I due allestimenti si terranno al Teatro Nazionale Croato «Ivan de Zajc» oggi e domani con inizio alle ore 19.30

La coreografia è dell’italiano Mauro de Candia

Al Teatro Nazionale Croato “Ivan de Zajc” sono in programma ancora due allestimenti del popolarissimo balletto “Lo Schiaccianoci” di Čajkovskij, previsti per oggi e domani alle ore 19.30. Dopo Maria Matarranz e Marta Kanazir, nel ruolo principale della bambina Marie si esibirà per la prima volta Mao Fujita, membro del Balletto fiumano.

Numerosi i ruoli coperti
Nata nel 2001 a Tokyo in Giappone, ha iniziato a studiare il balletto all’età di quattro anni in una scuola locale. Ha proseguito lo studio con Kiyoko Kimura, mentre nel 2014 è stata insignita del terzo premio alla NBA Ballet competition. Nel 2016 ha vinto il secondo premio al concorso di balletto Tokyo Art Bridge. Nel 2014 si è trasferita a Melbourne in Australia con la famiglia e lo stesso anno è stata ammessa alla Scuola australiana di danza, dove si è diplomata nel 2019. Come membro del Corpo di ballo australiano ha danzato in un allestimento di Giselle, proposto più di venti volte alla Sydney Opera House. Ha girato tutta l’Australia con il balletto Coppélia. Durante gli studi ha avuto occasione di presentarsi in diversi ruoli e produzioni, tra cui nel ruolo della principessa Florine in “La Bella addormentata”, “Who cares?” e “Serenade” di George Balanchine. Ha danzato nelle coreografie di Simon Dow, Margaret Wilson, Stephen Baynes, Mark Annear, Main Gielgud e via dicendo. È entrata a far parte dell’ensémble fiumano nel mese di settembre 2020.
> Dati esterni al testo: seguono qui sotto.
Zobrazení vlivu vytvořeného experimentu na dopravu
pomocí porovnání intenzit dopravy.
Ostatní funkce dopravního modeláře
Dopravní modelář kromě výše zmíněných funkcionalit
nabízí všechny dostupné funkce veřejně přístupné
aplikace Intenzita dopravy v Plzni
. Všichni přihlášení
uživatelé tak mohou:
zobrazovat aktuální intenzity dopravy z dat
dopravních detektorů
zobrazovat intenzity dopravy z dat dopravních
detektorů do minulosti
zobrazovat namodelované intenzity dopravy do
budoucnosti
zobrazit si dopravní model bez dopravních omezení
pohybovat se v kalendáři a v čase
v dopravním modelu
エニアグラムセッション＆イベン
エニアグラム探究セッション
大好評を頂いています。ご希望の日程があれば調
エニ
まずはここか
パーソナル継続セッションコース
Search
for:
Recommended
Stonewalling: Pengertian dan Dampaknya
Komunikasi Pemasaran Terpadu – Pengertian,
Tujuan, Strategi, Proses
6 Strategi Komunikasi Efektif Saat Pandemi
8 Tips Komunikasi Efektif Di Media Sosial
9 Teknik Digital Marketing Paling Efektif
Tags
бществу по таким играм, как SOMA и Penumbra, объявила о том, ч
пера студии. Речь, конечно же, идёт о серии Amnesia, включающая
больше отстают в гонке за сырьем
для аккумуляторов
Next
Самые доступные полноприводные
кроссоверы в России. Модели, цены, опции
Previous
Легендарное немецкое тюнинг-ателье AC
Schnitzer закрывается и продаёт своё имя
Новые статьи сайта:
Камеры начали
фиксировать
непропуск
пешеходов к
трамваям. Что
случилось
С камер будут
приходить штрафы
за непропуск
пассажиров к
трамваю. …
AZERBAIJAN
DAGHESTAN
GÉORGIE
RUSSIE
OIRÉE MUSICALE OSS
La ballerina giapponese Mao Fujita

Gli interpreti
Oltre a Mao Fujita nel ruolo di Marie, lo Schiaccianoci sarà interpretato da Tilman Patzak, mentre Michele Pastorini sarà Drosselmeyer. Negli altri ruoli interverranno Marta Voinea Čavrak (la Madre), Svebor Zgurić (il Padre), Irina Köteles (la Regina) e Andrei Köteles (il Re), Ksenija Krutova, Carlos Huerta Pardo, Marta Kanazir, Maria Matarranz, Tea Rušin, Soyoko Iwata, Ali Tabbouch, Francesco Benedictis e Jody Bet. Nello spettacolo partecipano anche gli allievi della Scuola di balletto e danza contemporanea in seno alla SE Vežica.

La regia è di Mauro de Candia, le scene e i costumi di Margrit Flagner, le luci di Dalibor Fugošić e Mauro de Candia, mentre la drammaturgia è firmata da Patricia Stöckemann.